3.2.3 Variable Divergence of CRMs Within a Locus

CRMs within one gene locus may have different rates of change, as is the case for the shh locus itself. For example, four enhancers named ar-A to ar-D, are involved in shh activation in the zebrafish midline tissues. These four CRMs show varying degree of conservation between pufferfish and mouse (36,62–64). Interestingly, ar-A and ar-C are conserved between fish and mouse, whereas ar-B also shows significant sequence similarity when compared with zebrafish and pufferfish (Tetraodon nigroviridis), indicating that the phylogenetic footprinting approach can result in the detection of additional functional regulatory elements when the evolutionary distance between the species used in the analysis matches the rate of change in regulatory sequences. The enhancer ar-C is significantly conserved in mouse but less than ar-A, and is active in the midline in zebrafish and mouse. Strikingly, no function has been assigned to the well-conserved ar-A in mouse. This may indicate a conservation due to functional constraints other than CRM (reviewed in Ref. [65]). Significant sequence similarity in the 3′ UTR region of shh genes has also been observed between fish and mouse. However, no published data is available for a putative function of these conserved sequences.

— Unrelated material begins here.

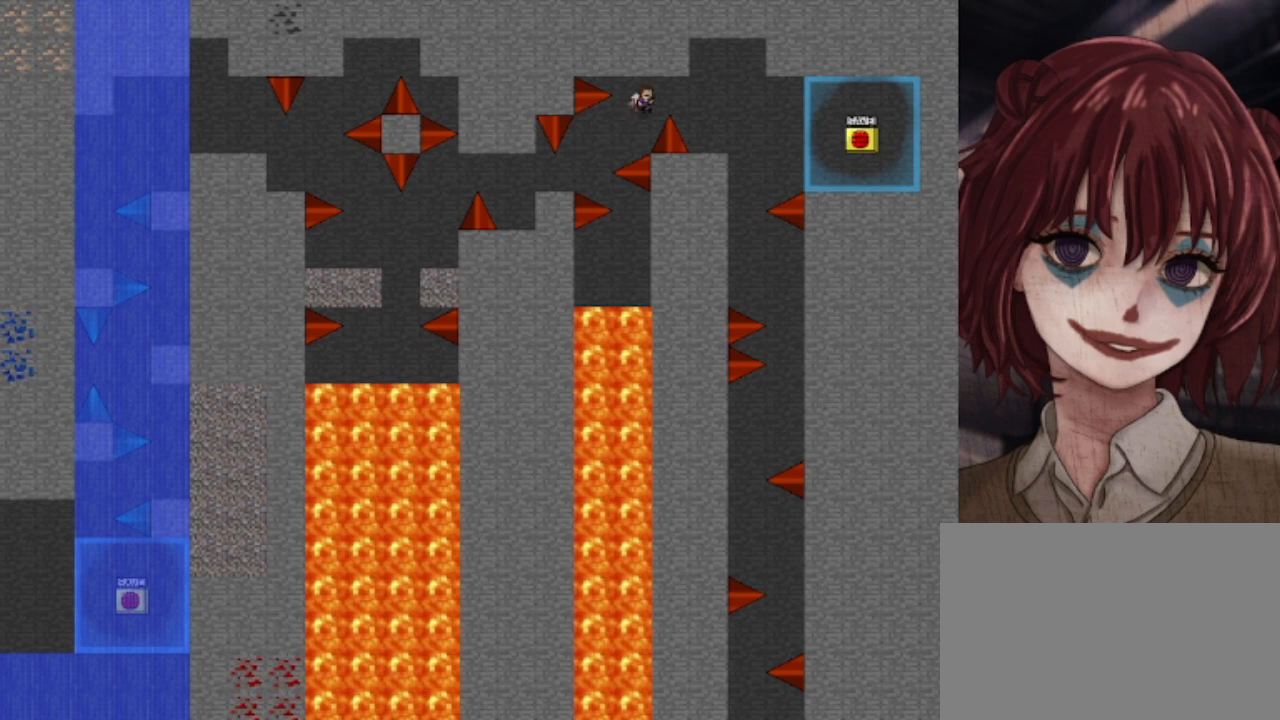
{"keys": ["right"], "events": [[200, "shift", "up"]]}
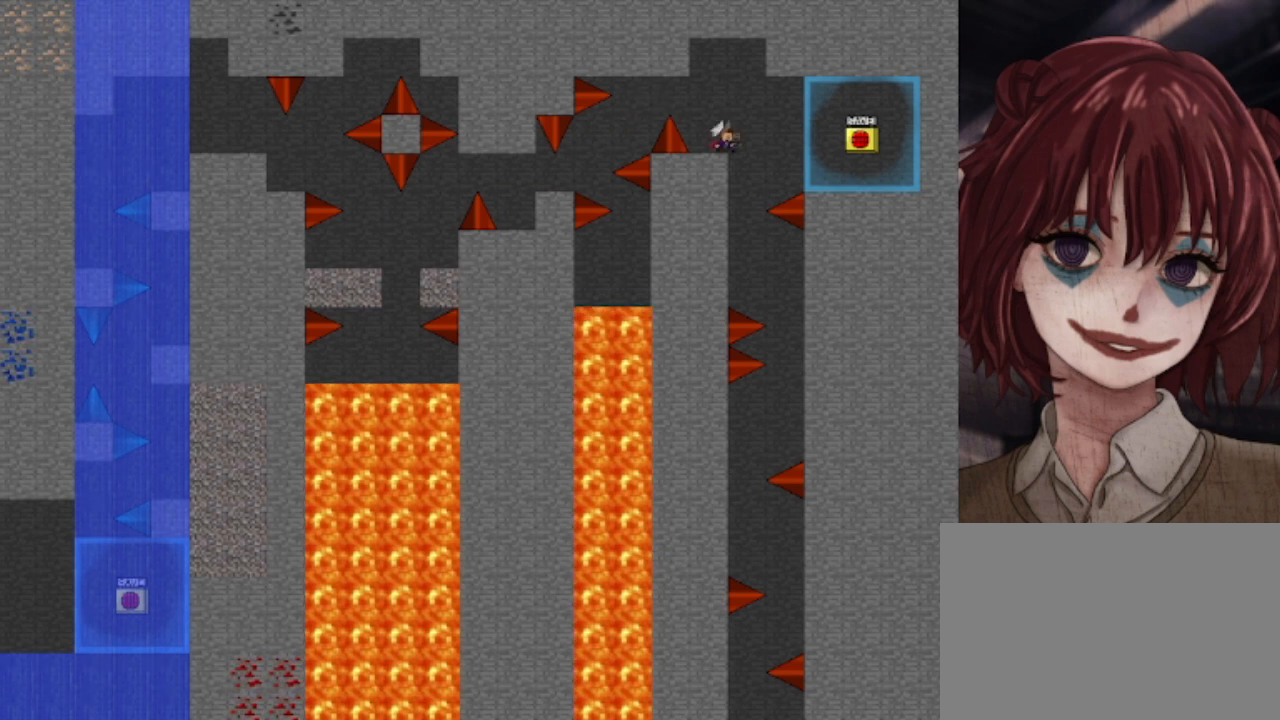
{"keys": ["right"], "events": [[80, "shift", "down"], [200, "shift", "up"]]}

3.2.4 Identification of Long Distance Regulatory Elements

It is not always trivial to assign a predicted conserved regulatory element to its cognate gene. The distance limit of regulatory elements from their regulated gene is not at all deciphered, and looping of chromatin over 40 Mb to sites of transcriptional activity has been demonstrated (66). Bacterial or phage artificial chromosome vectors provide a technology for analysis of regulatory elements over large distances (42). This approach allowed for the detection of shh-regulatory elements that lay several hundred kilobases away from the coding sequence in the mouse. Several of the elements identified in the mouse (SBE 2, 3, and 4) are well conserved among human, chicken, and frog, but not teleost fish sequences (42). Interestingly, the function of these long distance elements is to drive shh expression in the ventral diencephalon, an activity covered by the intronic ar-C enhancer in the fish. This functional divergence of enhancers may explain the lack of conservation of SBE2-4 and suggests that subfunctionalization mechanisms may be involved in the evolution of shh CRMs (67).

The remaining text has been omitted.